Thank you, Ian. I have one catesetum, and is about to pick a couple of more next weekend. I will keep this in mind when mine starts to spike.
Ian -- for those who opt to try this approach --
1) How long should the tube/cap be left on the spike?
2) As the spike elongates, should the tube be repositioned towards the growing tip?
AHHH! I thought it had been bored all the way through! Good to know and I'm glad I asked.
No issues with molds/fungi being that there would be little to no air circulation inside the tube?
Any issues with a strong breeze snapping off a spike as it blows the tube off?
For that matter, any issues with wind blowing the tube off?
I take it you haven't seen any problems with the spike getting sunburned after you remove the tube?
1. the reason to left the other end intact is to prevent light from getting to the spike, low light condition favors male spike development.

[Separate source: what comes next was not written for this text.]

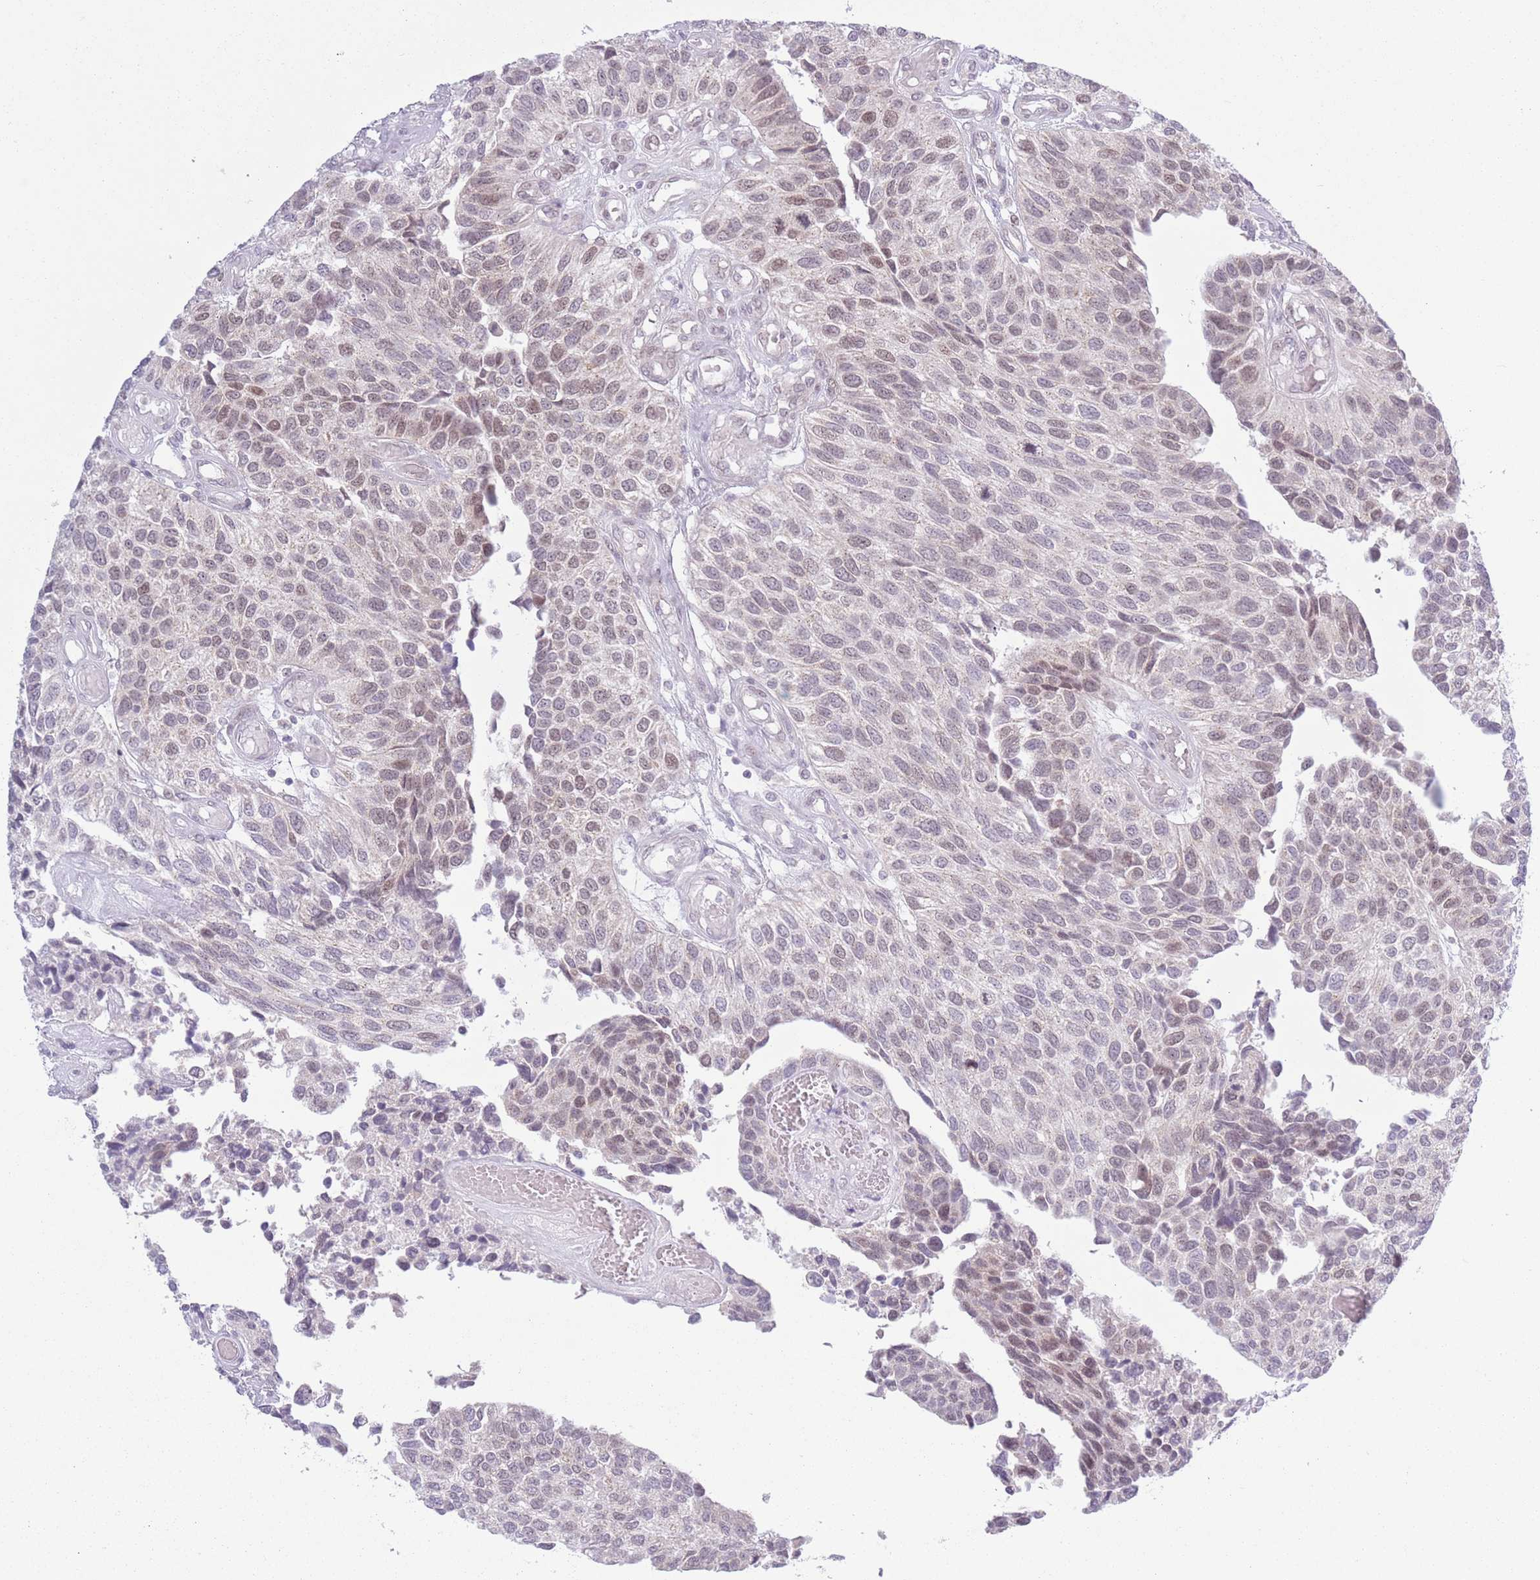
{"staining": {"intensity": "weak", "quantity": "<25%", "location": "nuclear"}, "tissue": "urothelial cancer", "cell_type": "Tumor cells", "image_type": "cancer", "snomed": [{"axis": "morphology", "description": "Urothelial carcinoma, NOS"}, {"axis": "topography", "description": "Urinary bladder"}], "caption": "Tumor cells are negative for protein expression in human urothelial cancer. (Brightfield microscopy of DAB (3,3'-diaminobenzidine) immunohistochemistry at high magnification).", "gene": "MRPL34", "patient": {"sex": "male", "age": 55}}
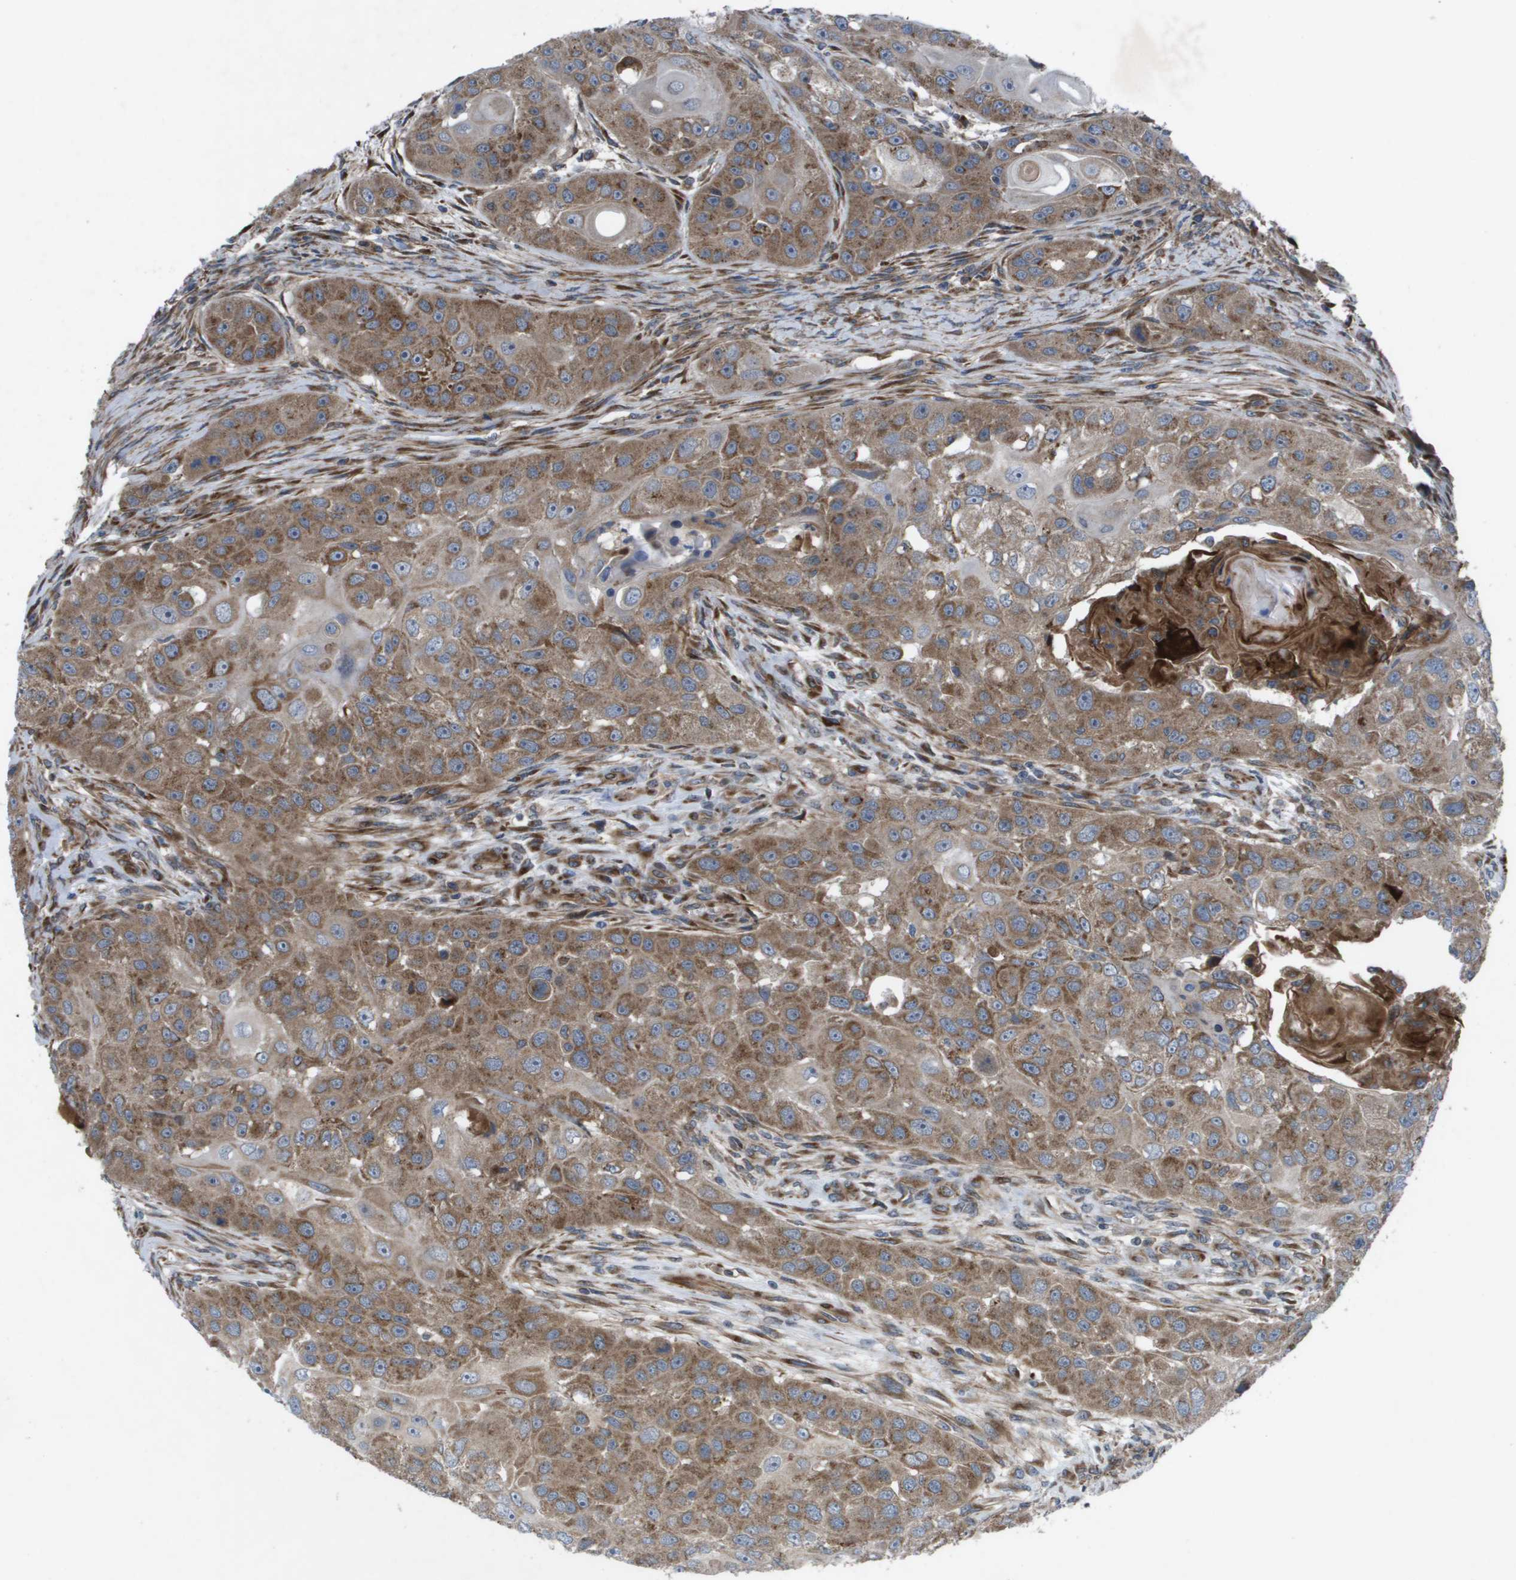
{"staining": {"intensity": "moderate", "quantity": ">75%", "location": "cytoplasmic/membranous"}, "tissue": "head and neck cancer", "cell_type": "Tumor cells", "image_type": "cancer", "snomed": [{"axis": "morphology", "description": "Normal tissue, NOS"}, {"axis": "morphology", "description": "Squamous cell carcinoma, NOS"}, {"axis": "topography", "description": "Skeletal muscle"}, {"axis": "topography", "description": "Head-Neck"}], "caption": "Head and neck squamous cell carcinoma stained for a protein (brown) reveals moderate cytoplasmic/membranous positive staining in approximately >75% of tumor cells.", "gene": "SLC6A9", "patient": {"sex": "male", "age": 51}}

2. so far no issue with spike rot for me with this technique
3. i had not experience any issue with the spike being snap off due to strong wind, this might be due to the relatively weightless polystyrene,
4. none had been blown with the wind so far, until you mentioned it, it did not came across my mind that wind might blow it off. but they survived the thunderstorm two days ago....haha
5. this is one of the very reason why i resorted to this material instead of what had been suggested in the very initial place, the aluminium foil. polystrene is a poor heat conductor, thus i am very sure sunburn will not be an issue.